Large sulfur isotope fractionation during abiotic consumption of hydrogen sulfide after cessation of bacterial growth in batch culture experiments of sulfate reducing bacteria

Microbial sulfate reduction is a key process in the oceanic sulfur cycle and imparts a large sulfur isotope fractionation. The mechanism of sulfur isotope fractionation during microbial sulfate reduction has been studied from the geochemical and biochemical aspects since the 1950s. Recently, however, the large sulfur isotope fractionation, exceeding 47‰, has been observed in some pure culture experiments of sulfate reducing bacteria and the tentative understanding of microbial sulfur isotope fractionation has not well explained the mechanism.

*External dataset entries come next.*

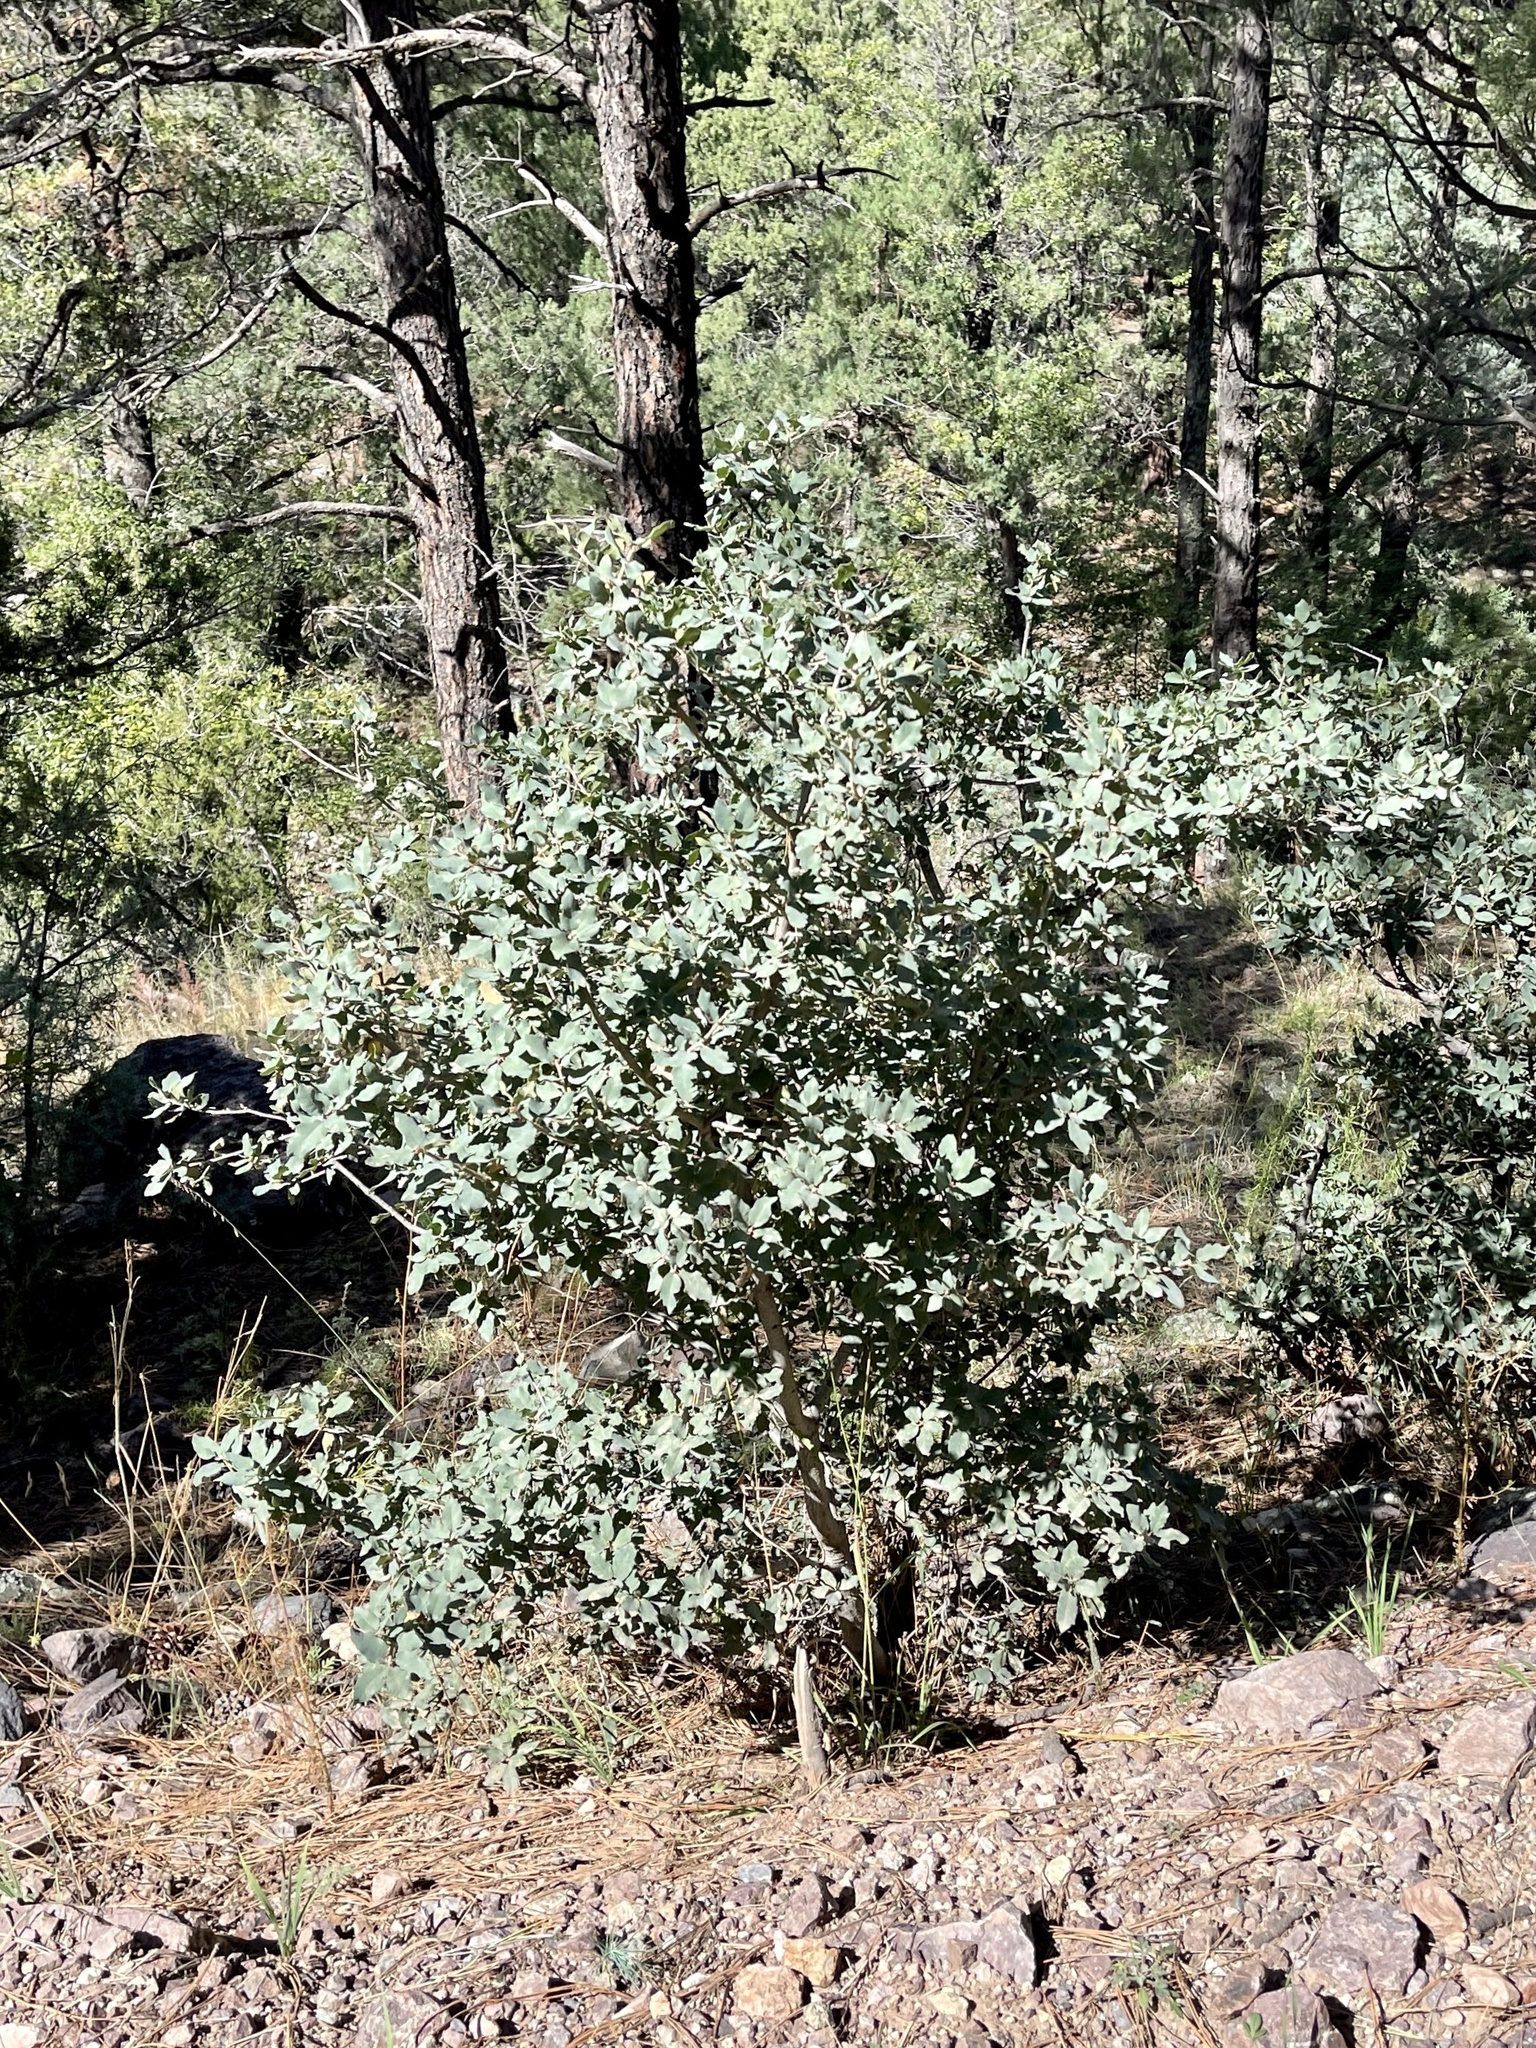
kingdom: Plantae
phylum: Tracheophyta
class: Magnoliopsida
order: Fagales
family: Fagaceae
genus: Quercus
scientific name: Quercus grisea
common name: Gray oak
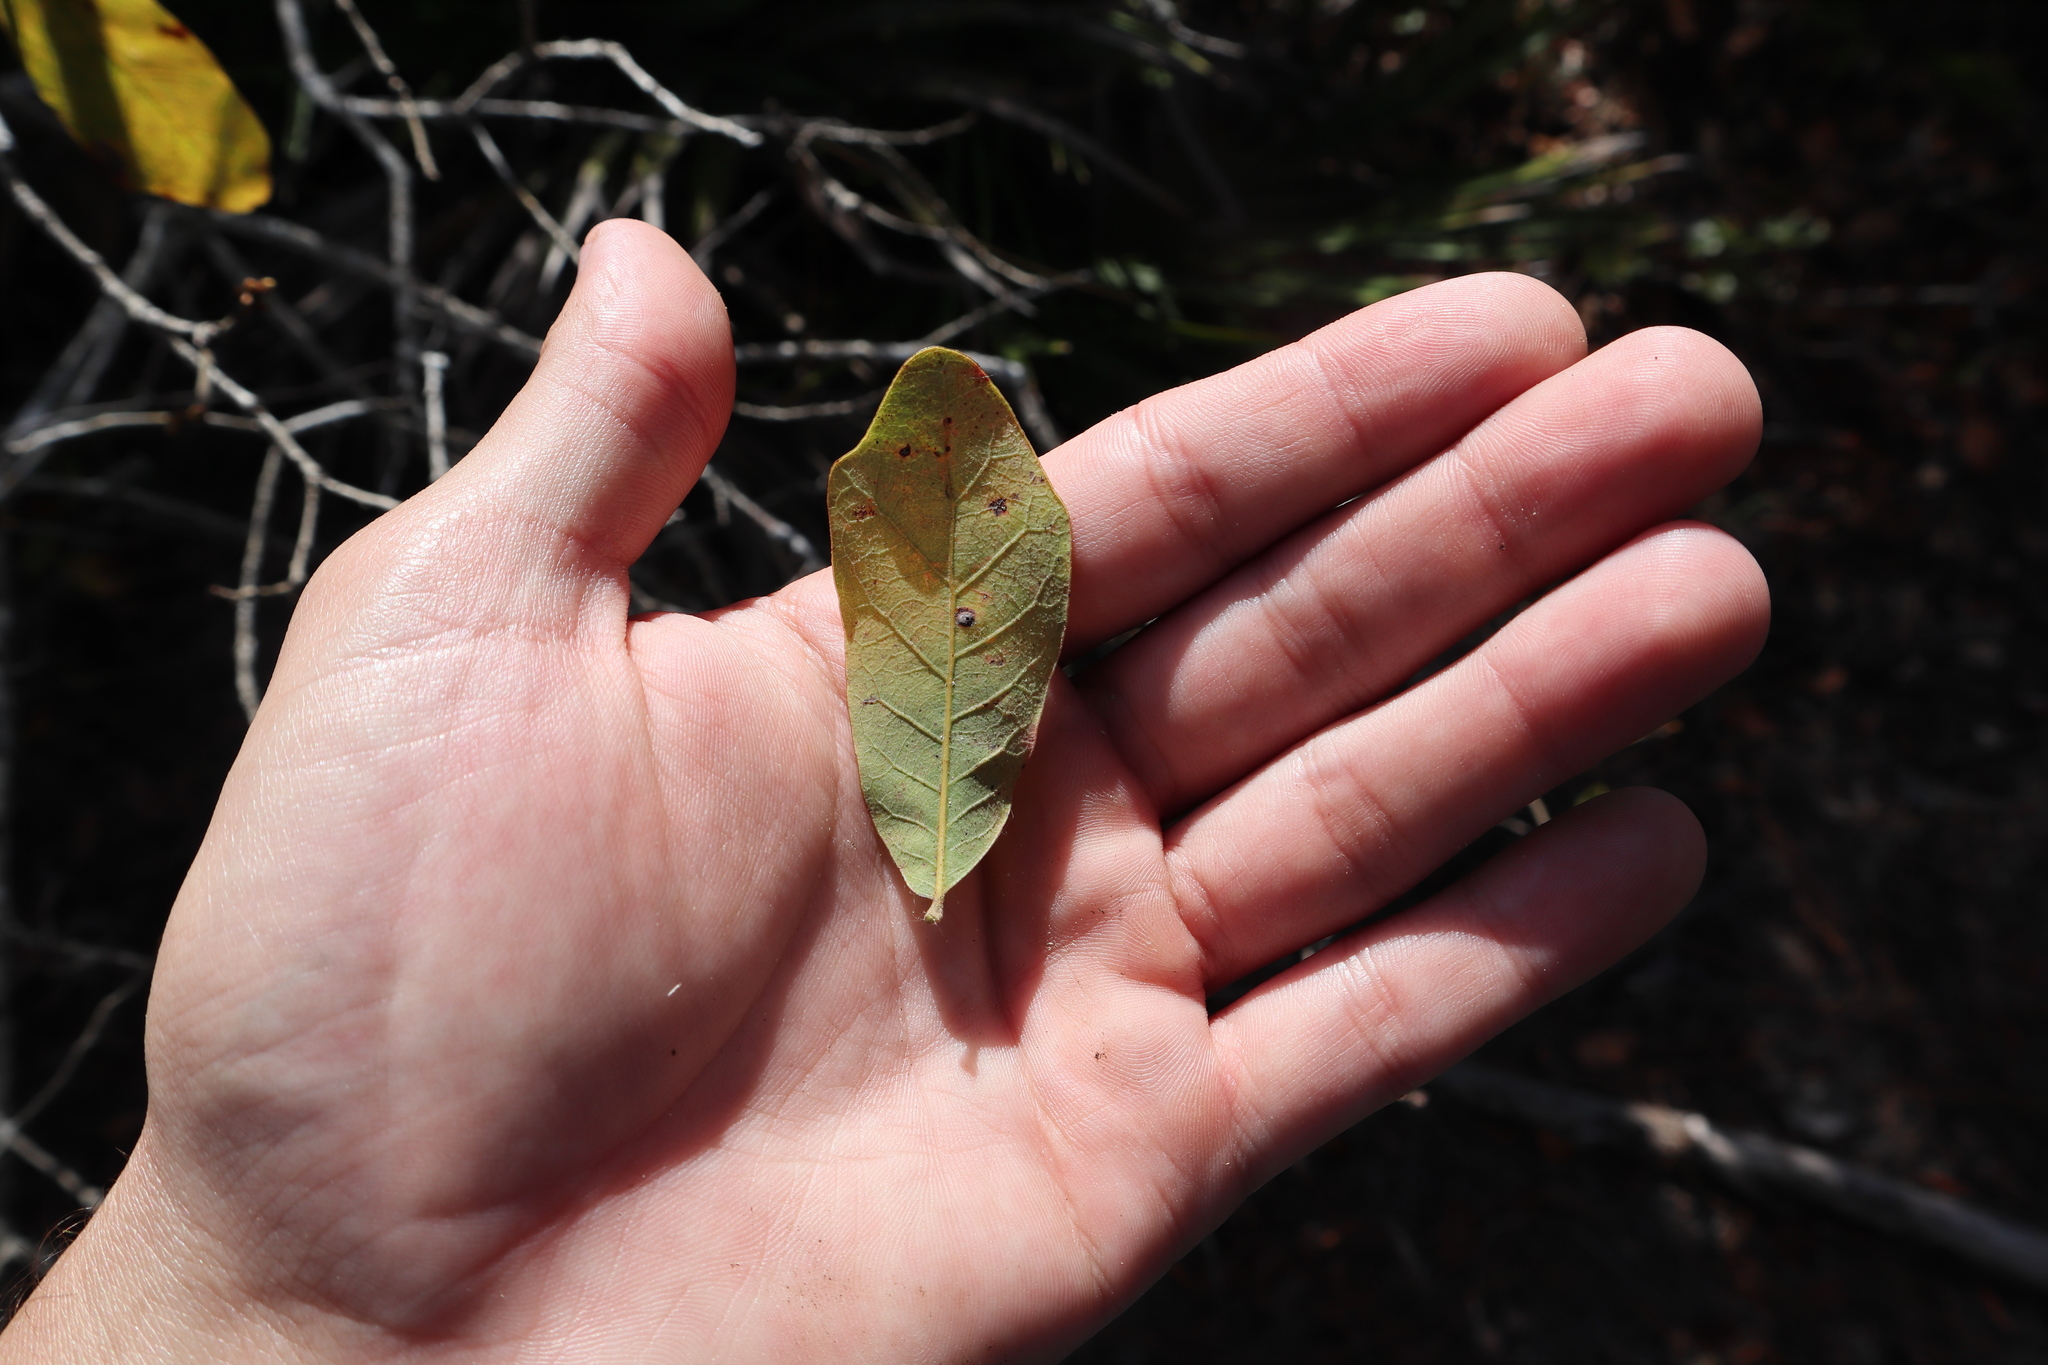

Here we quantified growth phase dependent sulfur isotope fractionation of a type sulfate reducer Desulfovibrio desulfuricans (DSM642) and revealed that the magnitude of isotope fractionation increased from -13.4 ± 3.6‰ in early exponential phase to -65.9 ± 21.0‰ in later exponential phase having clear negative correlation with cell specific sulfate reduction rate. Our results show the importance of cells growth phase and states that control cell specific sulfate reduction rate and sulfur isotope fractionation. Although microbial sulfate reduction likely continued to stationary phase of cells, microbial sulfur isotope fractionation could not be quantified because of the decreasing total dissolved sulfide (ΣH2S: H2S, HS−, and S2−) concentration after stationary phase. A non-microbial ΣH2S-consuming reaction is interpreted to have occurred during the stationary phase and this had large sulfur isotope fractionations, -10.5 ± 1.1‰ and -45.6 ± 12.4‰. Besides, the non-microbial ΣH2S-consuming reaction decreased Δ33S’ value of the ΣH2S. While the end-product of the non-microbial ΣH2S-consuming reaction in the stationary phase remains unidentified, we observed precipitates of some sulfide minerals and organic sulfur in the stationary phase media. Regardless of the end-product, the reaction increases the sulfur isotopic composition of dissolved ΣH2S, which can account for the high sulfur isotopic compositions of ΣH2S compared to pyrite and organic sulfur observed in some modern marine sediments.